The fact that Donald Trump won the GOP nomination over 16 other candidates is of no consequence to Flake
Jeff Flake, a first term U.S. Senator, who previously spent 6 terms in the U.S. House, used the banner of the Republican Party as he barely squeaked into office in 2012 by a mere 3 points. He was helped over the finish line with ample assists from the retiring Sen. Jon Kyl and the eager-to-buck GOP principles, self anointed maverick, John McCain — both of whom taught Flake the value of campaigning to the right and once elected, veering left.
These linked campaign ads show Kyl and McCain each taking their turns being tough on the border. Immediately after the ballots were counted they shepherded amnesty legislation. As a senate candidate, taking a cue from his mentors, Flake drew the wrath of the open borders newspaper, sending the editorialist spinning into apoplectic spasms. It was energy wasted. Following the election, he joined McCain crafting the infamous amnesty-gifting Gang of Eight. Arizona conservatives have had decades to get used to the duplicity, but somehow it still catches many off guard.
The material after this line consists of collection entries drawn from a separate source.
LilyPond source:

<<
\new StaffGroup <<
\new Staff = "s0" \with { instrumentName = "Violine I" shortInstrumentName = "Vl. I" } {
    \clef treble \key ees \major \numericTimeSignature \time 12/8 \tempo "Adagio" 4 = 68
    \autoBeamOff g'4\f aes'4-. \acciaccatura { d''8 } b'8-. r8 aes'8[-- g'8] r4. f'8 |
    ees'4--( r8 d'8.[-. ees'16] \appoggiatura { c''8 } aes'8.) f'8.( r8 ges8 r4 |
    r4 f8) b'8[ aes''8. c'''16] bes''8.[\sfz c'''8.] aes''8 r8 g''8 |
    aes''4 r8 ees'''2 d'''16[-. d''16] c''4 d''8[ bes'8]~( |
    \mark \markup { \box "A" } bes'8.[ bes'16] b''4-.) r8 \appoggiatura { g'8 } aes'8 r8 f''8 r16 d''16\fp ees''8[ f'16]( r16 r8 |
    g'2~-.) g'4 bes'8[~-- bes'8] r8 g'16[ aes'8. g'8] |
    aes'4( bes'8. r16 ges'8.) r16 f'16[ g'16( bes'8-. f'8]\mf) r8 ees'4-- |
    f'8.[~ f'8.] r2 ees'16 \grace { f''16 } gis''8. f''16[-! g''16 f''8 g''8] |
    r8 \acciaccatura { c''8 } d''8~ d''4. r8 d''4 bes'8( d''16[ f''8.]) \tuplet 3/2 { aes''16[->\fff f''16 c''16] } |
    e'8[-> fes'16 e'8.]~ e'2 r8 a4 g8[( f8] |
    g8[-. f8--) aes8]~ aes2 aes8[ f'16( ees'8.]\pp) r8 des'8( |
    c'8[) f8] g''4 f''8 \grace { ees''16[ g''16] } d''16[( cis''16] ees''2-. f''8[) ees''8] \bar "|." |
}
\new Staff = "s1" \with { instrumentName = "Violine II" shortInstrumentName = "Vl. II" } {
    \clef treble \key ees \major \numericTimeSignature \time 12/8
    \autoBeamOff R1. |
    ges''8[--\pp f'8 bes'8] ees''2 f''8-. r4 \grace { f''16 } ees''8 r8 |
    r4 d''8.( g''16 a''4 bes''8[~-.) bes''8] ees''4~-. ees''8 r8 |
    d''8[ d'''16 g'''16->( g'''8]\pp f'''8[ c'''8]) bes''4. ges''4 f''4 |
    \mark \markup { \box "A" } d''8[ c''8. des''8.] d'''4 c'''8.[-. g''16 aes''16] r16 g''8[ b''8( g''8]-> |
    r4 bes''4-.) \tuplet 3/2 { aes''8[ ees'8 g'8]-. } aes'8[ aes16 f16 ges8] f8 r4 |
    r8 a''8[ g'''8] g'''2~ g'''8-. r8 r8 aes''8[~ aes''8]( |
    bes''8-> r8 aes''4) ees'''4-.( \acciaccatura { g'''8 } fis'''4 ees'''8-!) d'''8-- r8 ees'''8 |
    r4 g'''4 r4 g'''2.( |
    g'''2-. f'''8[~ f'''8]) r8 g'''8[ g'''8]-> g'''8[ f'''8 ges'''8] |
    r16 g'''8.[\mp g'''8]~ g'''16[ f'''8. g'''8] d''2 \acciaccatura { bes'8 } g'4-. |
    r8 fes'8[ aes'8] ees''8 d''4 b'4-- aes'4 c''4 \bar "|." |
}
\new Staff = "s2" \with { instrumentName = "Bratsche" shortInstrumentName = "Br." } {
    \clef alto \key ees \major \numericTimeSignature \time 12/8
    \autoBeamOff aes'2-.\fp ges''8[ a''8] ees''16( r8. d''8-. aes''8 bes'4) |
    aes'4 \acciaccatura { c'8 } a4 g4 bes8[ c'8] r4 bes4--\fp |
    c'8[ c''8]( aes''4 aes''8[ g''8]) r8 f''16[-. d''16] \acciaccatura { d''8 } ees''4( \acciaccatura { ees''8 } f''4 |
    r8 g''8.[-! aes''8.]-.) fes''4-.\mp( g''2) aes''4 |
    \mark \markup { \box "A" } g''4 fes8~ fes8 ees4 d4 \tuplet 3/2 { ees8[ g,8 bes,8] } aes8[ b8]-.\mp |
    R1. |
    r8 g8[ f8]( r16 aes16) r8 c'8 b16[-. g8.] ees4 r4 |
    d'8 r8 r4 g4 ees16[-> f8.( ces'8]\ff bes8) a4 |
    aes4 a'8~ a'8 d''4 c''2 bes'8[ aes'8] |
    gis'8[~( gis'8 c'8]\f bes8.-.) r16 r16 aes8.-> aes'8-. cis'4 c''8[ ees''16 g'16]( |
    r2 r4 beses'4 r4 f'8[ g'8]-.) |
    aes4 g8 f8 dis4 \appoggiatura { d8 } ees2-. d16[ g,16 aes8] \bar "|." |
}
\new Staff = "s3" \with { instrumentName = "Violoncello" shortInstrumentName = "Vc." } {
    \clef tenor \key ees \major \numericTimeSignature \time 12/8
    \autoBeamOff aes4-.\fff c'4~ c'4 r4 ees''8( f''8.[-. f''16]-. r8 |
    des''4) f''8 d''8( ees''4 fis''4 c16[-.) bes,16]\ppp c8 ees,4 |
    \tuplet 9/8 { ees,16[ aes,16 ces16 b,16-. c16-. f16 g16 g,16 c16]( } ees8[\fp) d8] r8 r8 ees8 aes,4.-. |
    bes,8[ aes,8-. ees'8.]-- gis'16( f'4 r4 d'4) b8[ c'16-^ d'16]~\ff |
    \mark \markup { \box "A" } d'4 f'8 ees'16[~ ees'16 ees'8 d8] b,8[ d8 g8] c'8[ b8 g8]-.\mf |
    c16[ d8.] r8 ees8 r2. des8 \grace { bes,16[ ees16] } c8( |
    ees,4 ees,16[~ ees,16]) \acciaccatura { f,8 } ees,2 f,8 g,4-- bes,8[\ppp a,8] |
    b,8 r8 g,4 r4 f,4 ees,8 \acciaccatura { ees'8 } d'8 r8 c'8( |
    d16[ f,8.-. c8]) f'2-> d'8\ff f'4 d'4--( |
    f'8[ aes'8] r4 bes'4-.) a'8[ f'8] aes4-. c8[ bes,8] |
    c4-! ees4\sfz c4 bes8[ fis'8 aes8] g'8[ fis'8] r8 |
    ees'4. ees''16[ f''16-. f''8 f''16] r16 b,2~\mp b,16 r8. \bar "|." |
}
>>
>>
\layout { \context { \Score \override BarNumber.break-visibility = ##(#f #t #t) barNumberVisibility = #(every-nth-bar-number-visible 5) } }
Now Jeff Flake is winging it on his own since the 6-year U.S. Senate terms are staggered and McCain is in a tight race against conservative Dr. Kelli Ward forcing him into uncharacteristic silence, as his vicious, out-of-state PACs do his dirty work against her.
So Flake has decided to veer into punditdom, opining Donald Trump, the GOP’s presidential nominee, “can‘t win and shouldn’t win,” the election. The only takeaway from that statement is that Flake will be supporting scandal-plagued leftist Hillary Clinton. SRAZ came to that conclusion in July with this post.
At a Tuesday event at the offices of Allstate Insurance in Tempe, Flake lobbed a barrage of spew at Trump, even disapproving of the way Trump expressed “regret” for some past comments. Flake, of course, remains the ideal in the apology department. When his son Tanner, used offensive racial, anti-Semitic and homophobic slurs on his Twitter account, papa Flake stepped in and publicly apologized for him, letting a teachable moment pass.
Flake got his foot in the political door when U.S. Rep. Matt Salmon honored his term limit pledge and stepped down after three two-year terms. Flake made the same pledge, but the seductive siren call of Washington was too bewitching for him to resist, and he announced that “it was a mistake to limit my terms,” even grinning and declaring, “I lied.” Was that an apology? Did it meet the standard Flake holds for Trump?
Though Flake appears to revel in his role as chief Trump hatchet man, those of us who have actual conservative views are appalled at the arrogance Flake exhibits. He needs to be primaried by a conservative when he runs for reelection.